▶ _EXERCISE INSTRUCTIONS_
Below are some records. Return exactly the lines from the one containing "My dad bought" through the one containing "That day became", both included, and only those.
________________
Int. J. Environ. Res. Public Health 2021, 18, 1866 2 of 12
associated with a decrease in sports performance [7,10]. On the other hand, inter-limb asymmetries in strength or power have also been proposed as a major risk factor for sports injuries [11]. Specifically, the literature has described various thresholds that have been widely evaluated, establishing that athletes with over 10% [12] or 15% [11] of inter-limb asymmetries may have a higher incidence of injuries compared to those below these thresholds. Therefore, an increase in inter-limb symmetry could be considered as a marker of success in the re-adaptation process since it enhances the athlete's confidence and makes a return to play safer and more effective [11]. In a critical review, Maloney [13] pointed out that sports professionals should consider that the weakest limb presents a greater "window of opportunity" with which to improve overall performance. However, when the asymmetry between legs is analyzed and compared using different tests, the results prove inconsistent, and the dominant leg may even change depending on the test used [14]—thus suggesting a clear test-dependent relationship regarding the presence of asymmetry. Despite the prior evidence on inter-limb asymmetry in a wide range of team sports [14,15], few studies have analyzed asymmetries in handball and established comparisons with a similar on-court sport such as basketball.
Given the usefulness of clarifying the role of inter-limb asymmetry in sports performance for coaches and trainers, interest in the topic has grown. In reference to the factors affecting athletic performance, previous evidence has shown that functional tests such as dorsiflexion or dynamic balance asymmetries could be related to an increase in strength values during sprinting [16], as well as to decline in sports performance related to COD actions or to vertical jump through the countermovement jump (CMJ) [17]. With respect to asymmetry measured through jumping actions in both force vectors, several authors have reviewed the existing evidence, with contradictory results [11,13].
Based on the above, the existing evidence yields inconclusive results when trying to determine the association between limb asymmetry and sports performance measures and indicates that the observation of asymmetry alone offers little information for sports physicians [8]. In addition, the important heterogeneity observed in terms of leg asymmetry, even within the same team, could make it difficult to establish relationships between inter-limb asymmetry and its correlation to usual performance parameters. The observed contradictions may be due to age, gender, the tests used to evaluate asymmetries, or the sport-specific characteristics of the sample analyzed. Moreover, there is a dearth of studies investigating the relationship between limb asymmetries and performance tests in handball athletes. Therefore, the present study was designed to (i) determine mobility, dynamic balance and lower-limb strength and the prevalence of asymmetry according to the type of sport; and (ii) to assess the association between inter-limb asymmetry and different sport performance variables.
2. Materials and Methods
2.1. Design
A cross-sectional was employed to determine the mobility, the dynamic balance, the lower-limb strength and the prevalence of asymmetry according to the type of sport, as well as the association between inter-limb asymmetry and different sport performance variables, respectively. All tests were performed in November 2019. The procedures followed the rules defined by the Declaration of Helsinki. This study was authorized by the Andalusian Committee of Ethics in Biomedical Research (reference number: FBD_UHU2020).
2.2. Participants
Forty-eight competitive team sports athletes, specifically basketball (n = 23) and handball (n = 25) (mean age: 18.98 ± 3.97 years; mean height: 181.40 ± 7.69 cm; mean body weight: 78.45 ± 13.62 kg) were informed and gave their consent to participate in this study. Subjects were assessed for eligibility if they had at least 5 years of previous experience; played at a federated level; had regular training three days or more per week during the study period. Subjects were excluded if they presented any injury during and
________________
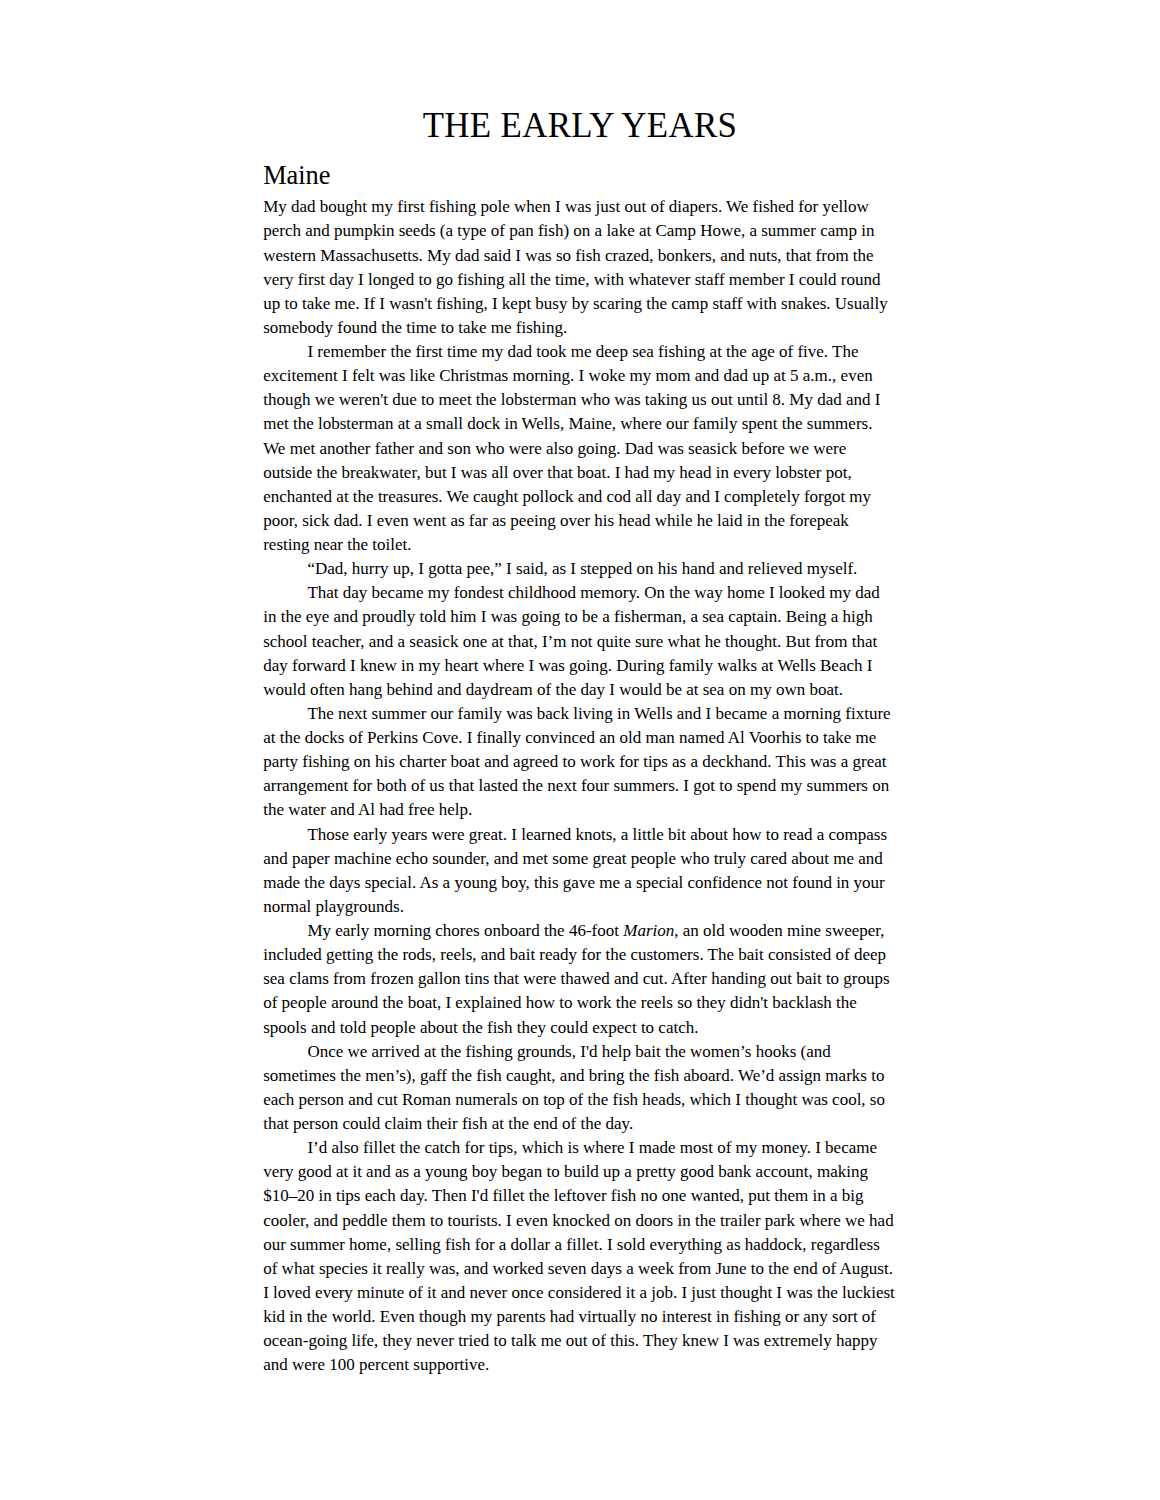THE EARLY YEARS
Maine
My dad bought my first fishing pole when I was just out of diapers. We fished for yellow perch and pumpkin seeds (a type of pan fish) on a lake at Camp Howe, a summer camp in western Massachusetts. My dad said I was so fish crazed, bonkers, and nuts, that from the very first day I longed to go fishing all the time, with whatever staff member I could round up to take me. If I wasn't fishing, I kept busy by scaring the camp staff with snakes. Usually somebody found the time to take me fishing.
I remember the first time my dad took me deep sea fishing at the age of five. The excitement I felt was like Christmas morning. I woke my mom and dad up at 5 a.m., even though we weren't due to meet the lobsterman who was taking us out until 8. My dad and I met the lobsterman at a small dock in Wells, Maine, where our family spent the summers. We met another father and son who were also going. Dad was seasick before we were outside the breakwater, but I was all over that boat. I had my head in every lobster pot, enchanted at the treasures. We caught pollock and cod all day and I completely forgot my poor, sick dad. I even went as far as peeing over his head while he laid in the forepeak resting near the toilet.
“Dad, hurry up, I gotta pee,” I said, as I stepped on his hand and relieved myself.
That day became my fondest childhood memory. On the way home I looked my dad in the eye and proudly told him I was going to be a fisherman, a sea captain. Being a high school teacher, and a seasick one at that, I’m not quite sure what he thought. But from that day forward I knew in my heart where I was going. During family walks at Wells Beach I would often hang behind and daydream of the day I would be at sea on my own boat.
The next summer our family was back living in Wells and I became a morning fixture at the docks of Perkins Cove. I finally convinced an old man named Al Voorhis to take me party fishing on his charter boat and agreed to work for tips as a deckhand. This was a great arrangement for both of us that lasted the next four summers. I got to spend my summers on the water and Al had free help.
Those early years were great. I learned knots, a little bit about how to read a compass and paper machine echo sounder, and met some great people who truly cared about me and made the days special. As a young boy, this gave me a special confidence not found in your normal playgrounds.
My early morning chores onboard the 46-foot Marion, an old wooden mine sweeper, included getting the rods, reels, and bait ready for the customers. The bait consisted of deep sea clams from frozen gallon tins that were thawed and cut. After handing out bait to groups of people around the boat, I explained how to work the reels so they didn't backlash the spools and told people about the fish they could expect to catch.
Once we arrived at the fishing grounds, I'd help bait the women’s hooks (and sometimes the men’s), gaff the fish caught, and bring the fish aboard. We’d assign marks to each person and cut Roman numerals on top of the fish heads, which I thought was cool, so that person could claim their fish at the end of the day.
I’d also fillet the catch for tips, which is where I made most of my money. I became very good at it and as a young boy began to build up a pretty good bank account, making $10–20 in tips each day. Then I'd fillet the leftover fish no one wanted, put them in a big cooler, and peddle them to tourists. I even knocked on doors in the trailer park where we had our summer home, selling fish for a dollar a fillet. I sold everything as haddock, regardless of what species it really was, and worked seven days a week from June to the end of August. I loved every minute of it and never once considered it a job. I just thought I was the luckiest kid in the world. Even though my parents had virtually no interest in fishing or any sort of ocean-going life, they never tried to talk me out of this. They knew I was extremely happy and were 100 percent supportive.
________________
▶ _FINISHED TASK_
My dad bought my first fishing pole when I was just out of diapers. We fished for yellow perch and pumpkin seeds (a type of pan fish) on a lake at Camp Howe, a summer camp in western Massachusetts. My dad said I was so fish crazed, bonkers, and nuts, that from the very first day I longed to go fishing all the time, with whatever staff member I could round up to take me. If I wasn't fishing, I kept busy by scaring the camp staff with snakes. Usually somebody found the time to take me fishing.
I remember the first time my dad took me deep sea fishing at the age of five. The excitement I felt was like Christmas morning. I woke my mom and dad up at 5 a.m., even though we weren't due to meet the lobsterman who was taking us out until 8. My dad and I met the lobsterman at a small dock in Wells, Maine, where our family spent the summers. We met another father and son who were also going. Dad was seasick before we were outside the breakwater, but I was all over that boat. I had my head in every lobster pot, enchanted at the treasures. We caught pollock and cod all day and I completely forgot my poor, sick dad. I even went as far as peeing over his head while he laid in the forepeak resting near the toilet.
“Dad, hurry up, I gotta pee,” I said, as I stepped on his hand and relieved myself.
That day became my fondest childhood memory. On the way home I looked my dad in the eye and proudly told him I was going to be a fisherman, a sea captain. Being a high school teacher, and a seasick one at that, I’m not quite sure what he thought. But from that day forward I knew in my heart where I was going. During family walks at Wells Beach I would often hang behind and daydream of the day I would be at sea on my own boat.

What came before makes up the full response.